[Dataset entries]

= Beginning of Section =

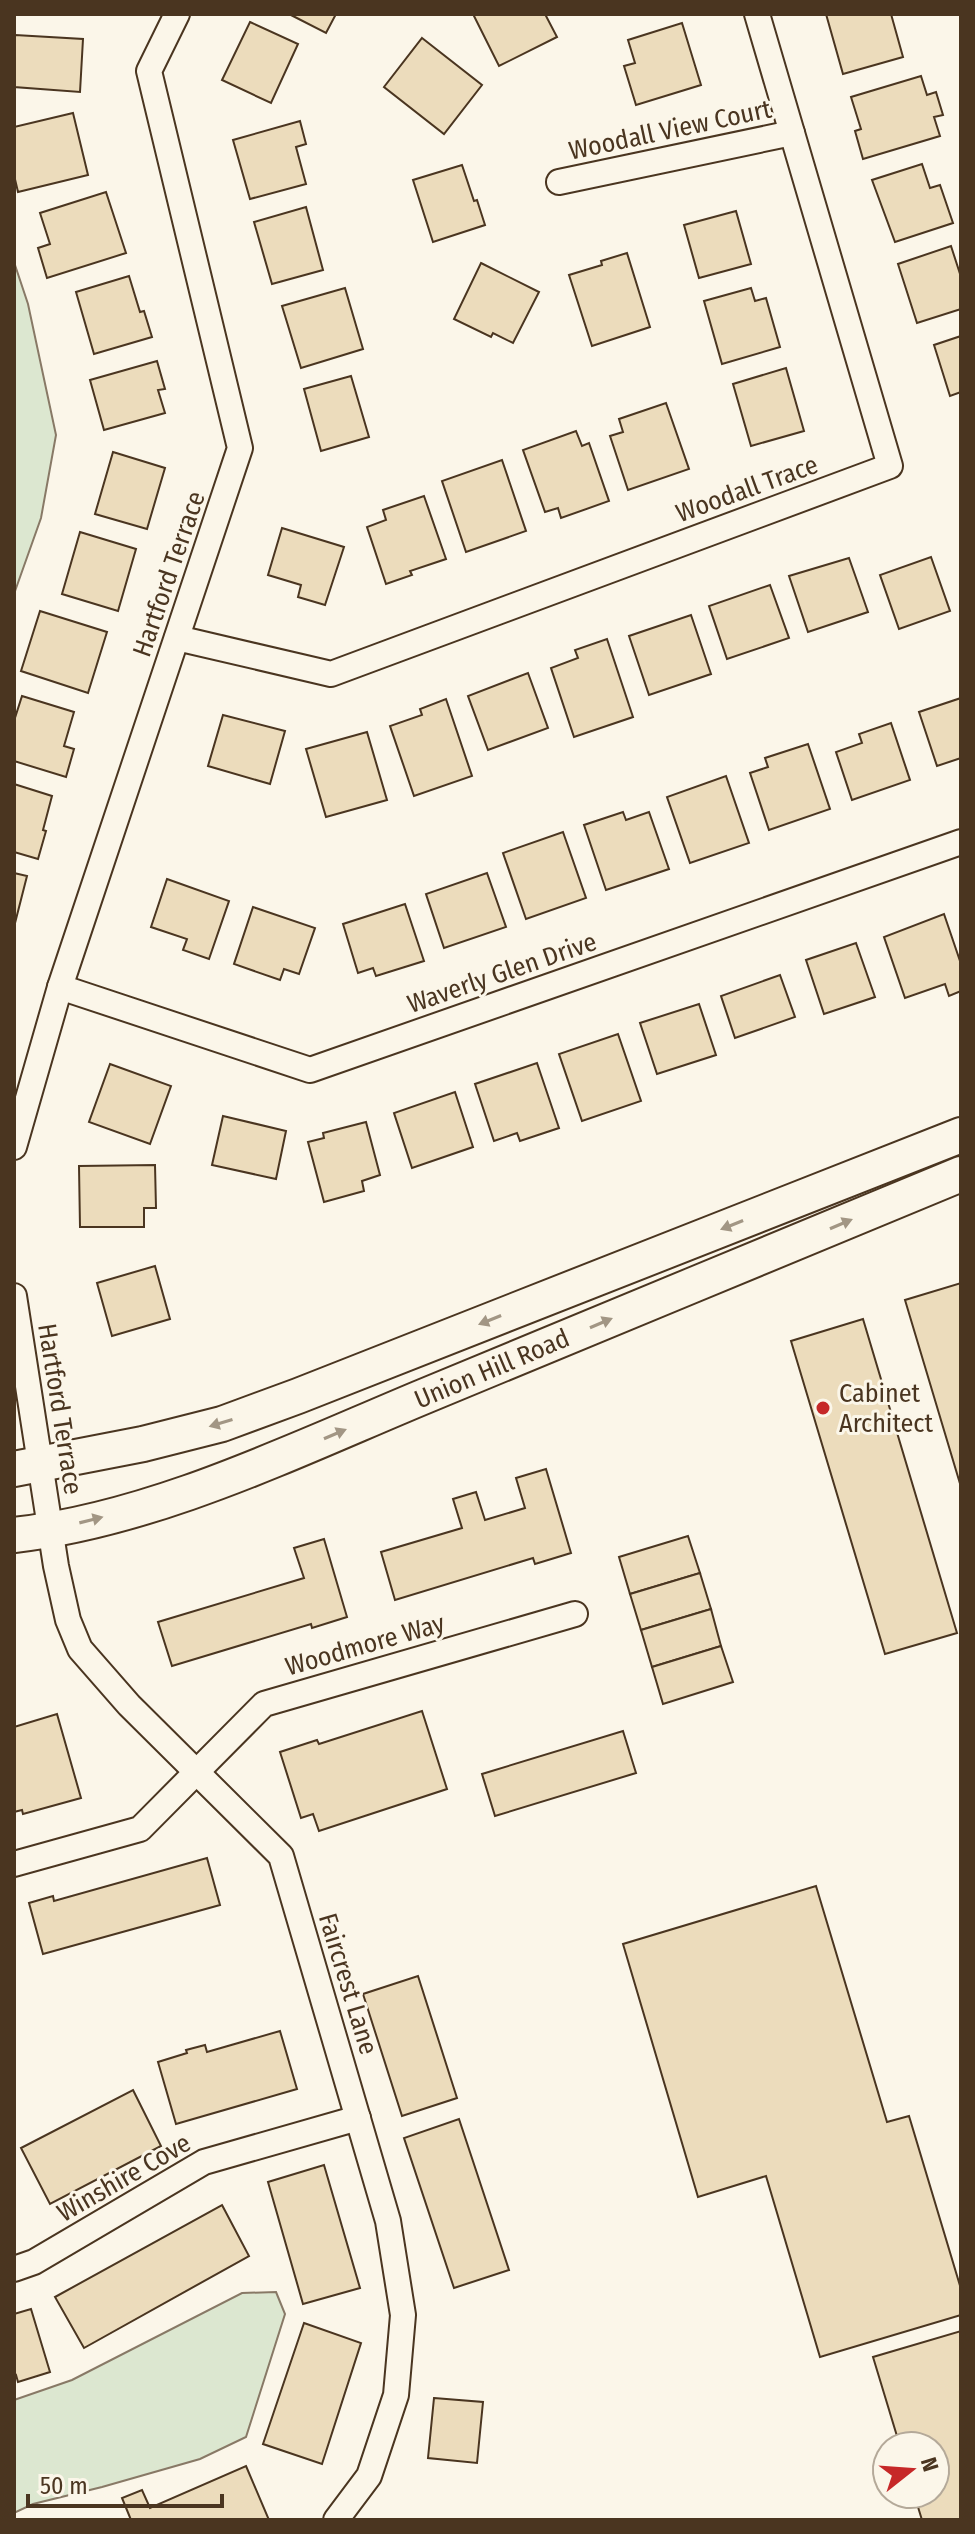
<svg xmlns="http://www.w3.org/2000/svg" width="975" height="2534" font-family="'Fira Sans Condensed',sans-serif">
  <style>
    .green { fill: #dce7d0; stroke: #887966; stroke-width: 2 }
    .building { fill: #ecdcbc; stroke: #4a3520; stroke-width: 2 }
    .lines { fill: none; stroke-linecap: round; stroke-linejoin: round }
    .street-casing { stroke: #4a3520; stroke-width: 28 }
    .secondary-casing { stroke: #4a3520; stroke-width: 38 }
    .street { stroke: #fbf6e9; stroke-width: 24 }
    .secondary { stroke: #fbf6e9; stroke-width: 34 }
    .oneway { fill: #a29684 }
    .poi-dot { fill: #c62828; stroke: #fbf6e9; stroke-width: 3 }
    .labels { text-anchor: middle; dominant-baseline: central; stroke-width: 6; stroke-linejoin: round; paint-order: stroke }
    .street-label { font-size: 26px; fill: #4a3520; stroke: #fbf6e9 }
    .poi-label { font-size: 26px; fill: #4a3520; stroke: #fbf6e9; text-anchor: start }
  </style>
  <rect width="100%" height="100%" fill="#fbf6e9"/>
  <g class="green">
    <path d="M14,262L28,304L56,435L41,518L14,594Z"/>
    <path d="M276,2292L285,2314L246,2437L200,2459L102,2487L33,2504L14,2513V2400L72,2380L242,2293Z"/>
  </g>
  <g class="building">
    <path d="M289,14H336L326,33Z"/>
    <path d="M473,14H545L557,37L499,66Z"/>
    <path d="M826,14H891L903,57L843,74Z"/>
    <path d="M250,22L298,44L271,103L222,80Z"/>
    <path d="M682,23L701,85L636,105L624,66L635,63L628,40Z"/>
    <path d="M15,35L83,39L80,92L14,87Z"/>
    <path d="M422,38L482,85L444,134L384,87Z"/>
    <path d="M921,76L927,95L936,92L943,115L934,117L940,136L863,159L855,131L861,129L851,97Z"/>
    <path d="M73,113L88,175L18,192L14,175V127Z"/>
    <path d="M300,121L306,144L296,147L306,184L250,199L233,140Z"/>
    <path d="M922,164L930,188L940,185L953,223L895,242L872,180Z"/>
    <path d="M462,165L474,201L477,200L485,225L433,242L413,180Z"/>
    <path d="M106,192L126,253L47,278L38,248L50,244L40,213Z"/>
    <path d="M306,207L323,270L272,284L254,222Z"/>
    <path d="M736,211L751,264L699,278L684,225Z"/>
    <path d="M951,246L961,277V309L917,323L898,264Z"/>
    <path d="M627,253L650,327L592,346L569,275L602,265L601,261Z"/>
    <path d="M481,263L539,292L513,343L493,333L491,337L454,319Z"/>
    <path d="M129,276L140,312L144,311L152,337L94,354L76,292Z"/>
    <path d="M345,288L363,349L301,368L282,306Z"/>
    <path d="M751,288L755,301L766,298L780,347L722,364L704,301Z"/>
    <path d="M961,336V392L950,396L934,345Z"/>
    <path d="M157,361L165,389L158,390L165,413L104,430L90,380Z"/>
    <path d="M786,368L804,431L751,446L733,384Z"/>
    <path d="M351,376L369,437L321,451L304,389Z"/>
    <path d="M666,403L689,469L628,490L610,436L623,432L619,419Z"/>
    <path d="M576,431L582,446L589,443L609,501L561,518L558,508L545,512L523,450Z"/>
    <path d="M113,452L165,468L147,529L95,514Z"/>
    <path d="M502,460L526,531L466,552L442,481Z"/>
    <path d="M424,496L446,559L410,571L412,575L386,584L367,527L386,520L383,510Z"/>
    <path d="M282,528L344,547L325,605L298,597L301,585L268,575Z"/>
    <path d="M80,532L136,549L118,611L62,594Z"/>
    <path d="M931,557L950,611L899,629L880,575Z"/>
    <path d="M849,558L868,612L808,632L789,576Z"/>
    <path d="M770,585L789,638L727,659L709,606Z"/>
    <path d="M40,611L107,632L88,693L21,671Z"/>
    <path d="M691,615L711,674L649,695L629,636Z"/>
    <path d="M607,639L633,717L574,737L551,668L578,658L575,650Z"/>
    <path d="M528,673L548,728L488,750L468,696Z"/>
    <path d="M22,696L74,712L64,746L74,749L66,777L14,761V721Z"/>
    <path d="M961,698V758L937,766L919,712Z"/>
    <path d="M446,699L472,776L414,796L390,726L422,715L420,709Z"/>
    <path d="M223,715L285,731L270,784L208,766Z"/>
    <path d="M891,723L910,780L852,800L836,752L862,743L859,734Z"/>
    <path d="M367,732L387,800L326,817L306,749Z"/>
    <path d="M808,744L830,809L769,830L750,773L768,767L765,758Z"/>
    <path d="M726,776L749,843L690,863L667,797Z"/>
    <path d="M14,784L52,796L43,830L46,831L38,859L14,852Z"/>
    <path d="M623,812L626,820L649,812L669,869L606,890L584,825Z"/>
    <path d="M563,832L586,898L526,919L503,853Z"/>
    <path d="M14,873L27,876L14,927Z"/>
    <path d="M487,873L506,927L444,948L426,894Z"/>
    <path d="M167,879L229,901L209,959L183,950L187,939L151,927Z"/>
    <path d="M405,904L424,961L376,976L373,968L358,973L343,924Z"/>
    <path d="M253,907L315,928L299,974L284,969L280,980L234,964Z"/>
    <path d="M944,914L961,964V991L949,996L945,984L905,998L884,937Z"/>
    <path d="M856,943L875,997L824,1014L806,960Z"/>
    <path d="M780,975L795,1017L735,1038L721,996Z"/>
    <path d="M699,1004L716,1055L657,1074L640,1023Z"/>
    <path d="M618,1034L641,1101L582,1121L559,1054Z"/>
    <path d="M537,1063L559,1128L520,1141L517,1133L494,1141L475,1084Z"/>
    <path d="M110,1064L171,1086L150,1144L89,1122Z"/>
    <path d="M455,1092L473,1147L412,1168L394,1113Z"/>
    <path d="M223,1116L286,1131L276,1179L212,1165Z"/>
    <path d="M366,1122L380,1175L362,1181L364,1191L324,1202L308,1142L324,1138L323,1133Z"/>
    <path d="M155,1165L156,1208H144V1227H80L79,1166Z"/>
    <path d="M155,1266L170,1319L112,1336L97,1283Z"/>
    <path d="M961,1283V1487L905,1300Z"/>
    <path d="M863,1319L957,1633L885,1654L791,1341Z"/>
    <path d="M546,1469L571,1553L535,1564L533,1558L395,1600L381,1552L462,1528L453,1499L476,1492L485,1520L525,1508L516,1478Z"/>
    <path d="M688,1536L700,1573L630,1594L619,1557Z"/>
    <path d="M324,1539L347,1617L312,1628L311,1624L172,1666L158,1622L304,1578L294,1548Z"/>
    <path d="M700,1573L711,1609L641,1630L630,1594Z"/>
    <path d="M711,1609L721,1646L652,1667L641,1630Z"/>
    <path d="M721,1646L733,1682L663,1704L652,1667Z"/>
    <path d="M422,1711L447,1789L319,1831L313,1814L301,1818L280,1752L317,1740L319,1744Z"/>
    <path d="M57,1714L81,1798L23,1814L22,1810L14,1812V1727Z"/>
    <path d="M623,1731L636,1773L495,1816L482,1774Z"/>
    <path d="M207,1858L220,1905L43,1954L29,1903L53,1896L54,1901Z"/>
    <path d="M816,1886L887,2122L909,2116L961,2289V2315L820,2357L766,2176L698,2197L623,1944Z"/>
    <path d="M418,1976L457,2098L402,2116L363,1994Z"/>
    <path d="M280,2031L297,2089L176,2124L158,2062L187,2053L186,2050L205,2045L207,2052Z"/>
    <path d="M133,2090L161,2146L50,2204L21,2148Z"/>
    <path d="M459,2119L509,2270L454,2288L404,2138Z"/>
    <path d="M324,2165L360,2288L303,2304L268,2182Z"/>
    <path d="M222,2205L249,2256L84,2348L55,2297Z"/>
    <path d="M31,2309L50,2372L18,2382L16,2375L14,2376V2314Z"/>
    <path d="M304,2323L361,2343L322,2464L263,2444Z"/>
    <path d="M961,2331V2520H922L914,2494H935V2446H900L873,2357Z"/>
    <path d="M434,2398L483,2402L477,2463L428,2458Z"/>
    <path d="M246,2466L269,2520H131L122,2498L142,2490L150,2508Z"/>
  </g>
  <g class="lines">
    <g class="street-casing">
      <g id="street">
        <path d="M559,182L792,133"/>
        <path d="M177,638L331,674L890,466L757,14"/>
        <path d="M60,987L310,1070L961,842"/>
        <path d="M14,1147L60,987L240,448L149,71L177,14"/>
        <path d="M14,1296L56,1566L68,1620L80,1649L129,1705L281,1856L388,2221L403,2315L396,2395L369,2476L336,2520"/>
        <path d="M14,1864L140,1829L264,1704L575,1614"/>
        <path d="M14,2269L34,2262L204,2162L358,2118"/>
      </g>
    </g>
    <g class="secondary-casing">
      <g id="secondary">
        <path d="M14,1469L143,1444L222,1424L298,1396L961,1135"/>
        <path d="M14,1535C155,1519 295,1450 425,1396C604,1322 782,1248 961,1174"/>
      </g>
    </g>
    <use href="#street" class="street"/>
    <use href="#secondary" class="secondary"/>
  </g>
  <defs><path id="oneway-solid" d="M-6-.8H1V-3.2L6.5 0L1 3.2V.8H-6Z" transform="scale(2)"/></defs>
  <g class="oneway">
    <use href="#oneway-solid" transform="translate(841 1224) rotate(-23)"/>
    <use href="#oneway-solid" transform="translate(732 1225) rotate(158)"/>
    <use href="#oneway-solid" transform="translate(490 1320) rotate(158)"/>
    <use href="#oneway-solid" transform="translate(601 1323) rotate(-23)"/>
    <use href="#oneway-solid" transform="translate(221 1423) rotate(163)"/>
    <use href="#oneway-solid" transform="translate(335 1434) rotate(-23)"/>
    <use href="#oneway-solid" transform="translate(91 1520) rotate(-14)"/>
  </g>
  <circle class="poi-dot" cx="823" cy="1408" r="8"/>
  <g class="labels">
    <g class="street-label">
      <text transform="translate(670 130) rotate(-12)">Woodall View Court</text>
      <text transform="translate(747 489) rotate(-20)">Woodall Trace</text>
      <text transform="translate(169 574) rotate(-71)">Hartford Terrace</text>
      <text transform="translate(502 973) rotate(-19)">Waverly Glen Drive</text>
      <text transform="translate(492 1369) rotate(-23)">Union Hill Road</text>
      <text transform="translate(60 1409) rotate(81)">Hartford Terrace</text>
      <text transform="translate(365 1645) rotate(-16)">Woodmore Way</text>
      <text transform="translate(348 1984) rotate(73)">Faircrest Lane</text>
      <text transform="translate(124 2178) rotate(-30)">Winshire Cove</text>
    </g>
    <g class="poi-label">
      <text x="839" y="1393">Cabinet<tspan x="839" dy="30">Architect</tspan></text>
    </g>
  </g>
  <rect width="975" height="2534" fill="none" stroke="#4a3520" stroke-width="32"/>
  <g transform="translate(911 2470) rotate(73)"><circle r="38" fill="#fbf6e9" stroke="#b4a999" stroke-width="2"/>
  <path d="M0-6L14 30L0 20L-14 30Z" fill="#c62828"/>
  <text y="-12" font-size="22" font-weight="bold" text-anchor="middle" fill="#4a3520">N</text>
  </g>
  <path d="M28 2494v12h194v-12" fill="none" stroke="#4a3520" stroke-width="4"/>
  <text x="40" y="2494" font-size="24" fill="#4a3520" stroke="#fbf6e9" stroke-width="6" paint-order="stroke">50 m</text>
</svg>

= End of Section =

* Aim of the exercise *
Going through the records above, state how many lines include the word "middle", and give no other text.

* Result for this exercise *
2